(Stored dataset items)

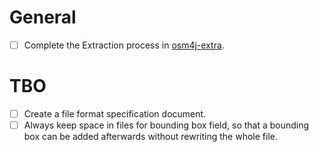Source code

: # General
- [ ] Complete the Extraction process in
  [osm4j-extra](https://github.com/topobyte/osm4j-extra).

# TBO
- [ ] Create a file format specification document.
- [ ] Always keep space in files for bounding box field, so that a bounding box
  can be added afterwards without rewriting the whole file.
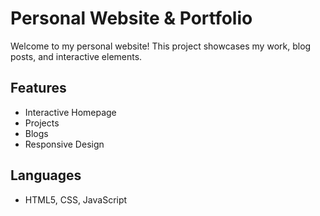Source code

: # Personal Website & Portfolio

Welcome to my personal website! This project showcases my work, blog posts, and interactive elements.

## Features
- Interactive Homepage
- Projects
- Blogs
- Responsive Design

## Languages
- HTML5, CSS, JavaScript
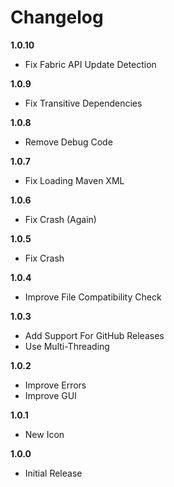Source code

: # Changelog

**1.0.10**
* Fix Fabric API Update Detection

**1.0.9**
* Fix Transitive Dependencies

**1.0.8**
* Remove Debug Code

**1.0.7**
* Fix Loading Maven XML

**1.0.6**
* Fix Crash (Again)

**1.0.5**
* Fix Crash

**1.0.4**
* Improve File Compatibility Check

**1.0.3**
* Add Support For GitHub Releases
* Use Multi-Threading

**1.0.2**
* Improve Errors
* Improve GUI

**1.0.1**
* New Icon

**1.0.0**
* Initial Release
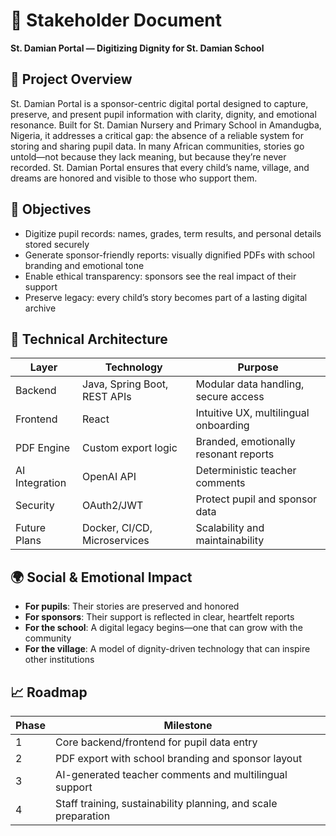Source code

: # 📄 Stakeholder Document
**St. Damian Portal — Digitizing Dignity for St. Damian School**

## 🏫 Project Overview
St. Damian Portal is a sponsor-centric digital portal designed to capture, preserve, and present pupil information with
clarity, dignity, and emotional resonance. Built for St. Damian Nursery and Primary School in Amandugba, Nigeria, it
addresses a critical gap: the absence of a reliable system for storing and sharing pupil data. In many African communities, stories go untold—not 
because they lack meaning, but because they’re never recorded. St. Damian Portal ensures that every child’s name, village, and dreams 
are honored and visible to those who support them.

## 🎯 Objectives

- Digitize pupil records: names, grades, term results, and personal details stored securely
- Generate sponsor-friendly reports: visually dignified PDFs with school branding and emotional tone
- Enable ethical transparency: sponsors see the real impact of their support
- Preserve legacy: every child’s story becomes part of a lasting digital archive

## 🧱 Technical Architecture
| Layer	       | Technology                   | 	Purpose                            |  
|-----------------|------------------------------|----------------------------------------|
| Backend         | Java, Spring Boot, REST APIs | Modular data handling, secure access   |
| Frontend	       | React	                      | Intuitive UX, multilingual onboarding  |
| PDF Engine	   | Custom export logic	      | Branded, emotionally resonant reports  |
| AI Integration  | OpenAI API	                  | Deterministic teacher comments         |
| Security	       | OAuth2/JWT	                  | Protect pupil and sponsor data         |
| Future Plans	   | Docker, CI/CD, Microservices | Scalability and maintainability        |

## 🌍 Social & Emotional Impact
- **For pupils**: Their stories are preserved and honored
- **For sponsors**: Their support is reflected in clear, heartfelt reports
- **For the school**: A digital legacy begins—one that can grow with the community
- **For the village**: A model of dignity-driven technology that can inspire other institutions

## 📈 Roadmap
| Phase   | Milestone                                                      |
|---------|----------------------------------------------------------------|
| 1	   | Core backend/frontend for pupil data entry                     |
| 2	   | PDF export with school branding and sponsor layout             |
| 3	   | AI-generated teacher comments and multilingual support         |
| 4	   | Staff training, sustainability planning, and scale preparation |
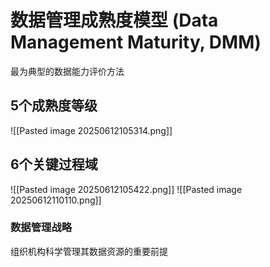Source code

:# 数据管理成熟度模型 (Data Management Maturity, DMM)
最为典型的数据能力评价方法
## 5个成熟度等级
![[Pasted image 20250612105314.png]]
## 6个关键过程域
![[Pasted image 20250612105422.png]]
![[Pasted image 20250612110110.png]]
### 数据管理战略
组织机构科学管理其数据资源的重要前提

# [What this task involves]
Pictures are not part of the copy; transcribe the rest of the data verbatim.

# [Task answer]
Source code

: # General
- [ ] Complete the Extraction process in
  [osm4j-extra](https://github.com/topobyte/osm4j-extra).

# TBO
- [ ] Create a file format specification document.
- [ ] Always keep space in files for bounding box field, so that a bounding box
  can be added afterwards without rewriting the whole file.
Source code

: # Personal Website & Portfolio

Welcome to my personal website! This project showcases my work, blog posts, and interactive elements.

## Features
- Interactive Homepage
- Projects
- Blogs
- Responsive Design

## Languages
- HTML5, CSS, JavaScript
Source code

: # Changelog

**1.0.10**
* Fix Fabric API Update Detection

**1.0.9**
* Fix Transitive Dependencies

**1.0.8**
* Remove Debug Code

**1.0.7**
* Fix Loading Maven XML

**1.0.6**
* Fix Crash (Again)

**1.0.5**
* Fix Crash

**1.0.4**
* Improve File Compatibility Check

**1.0.3**
* Add Support For GitHub Releases
* Use Multi-Threading

**1.0.2**
* Improve Errors
* Improve GUI

**1.0.1**
* New Icon

**1.0.0**
* Initial Release
Source code

: # 📄 Stakeholder Document
**St. Damian Portal — Digitizing Dignity for St. Damian School**

## 🏫 Project Overview
St. Damian Portal is a sponsor-centric digital portal designed to capture, preserve, and present pupil information with
clarity, dignity, and emotional resonance. Built for St. Damian Nursery and Primary School in Amandugba, Nigeria, it
addresses a critical gap: the absence of a reliable system for storing and sharing pupil data. In many African communities, stories go untold—not 
because they lack meaning, but because they’re never recorded. St. Damian Portal ensures that every child’s name, village, and dreams 
are honored and visible to those who support them.

## 🎯 Objectives

- Digitize pupil records: names, grades, term results, and personal details stored securely
- Generate sponsor-friendly reports: visually dignified PDFs with school branding and emotional tone
- Enable ethical transparency: sponsors see the real impact of their support
- Preserve legacy: every child’s story becomes part of a lasting digital archive

## 🧱 Technical Architecture
| Layer	       | Technology                   | 	Purpose                            |  
|-----------------|------------------------------|----------------------------------------|
| Backend         | Java, Spring Boot, REST APIs | Modular data handling, secure access   |
| Frontend	       | React	                      | Intuitive UX, multilingual onboarding  |
| PDF Engine	   | Custom export logic	      | Branded, emotionally resonant reports  |
| AI Integration  | OpenAI API	                  | Deterministic teacher comments         |
| Security	       | OAuth2/JWT	                  | Protect pupil and sponsor data         |
| Future Plans	   | Docker, CI/CD, Microservices | Scalability and maintainability        |

## 🌍 Social & Emotional Impact
- **For pupils**: Their stories are preserved and honored
- **For sponsors**: Their support is reflected in clear, heartfelt reports
- **For the school**: A digital legacy begins—one that can grow with the community
- **For the village**: A model of dignity-driven technology that can inspire other institutions

## 📈 Roadmap
| Phase   | Milestone                                                      |
|---------|----------------------------------------------------------------|
| 1	   | Core backend/frontend for pupil data entry                     |
| 2	   | PDF export with school branding and sponsor layout             |
| 3	   | AI-generated teacher comments and multilingual support         |
| 4	   | Staff training, sustainability planning, and scale preparation |
Source code

:# 数据管理成熟度模型 (Data Management Maturity, DMM)
最为典型的数据能力评价方法
## 5个成熟度等级
![[Pasted image 20250612105314.png]]
## 6个关键过程域
![[Pasted image 20250612105422.png]]
![[Pasted image 20250612110110.png]]
### 数据管理战略
组织机构科学管理其数据资源的重要前提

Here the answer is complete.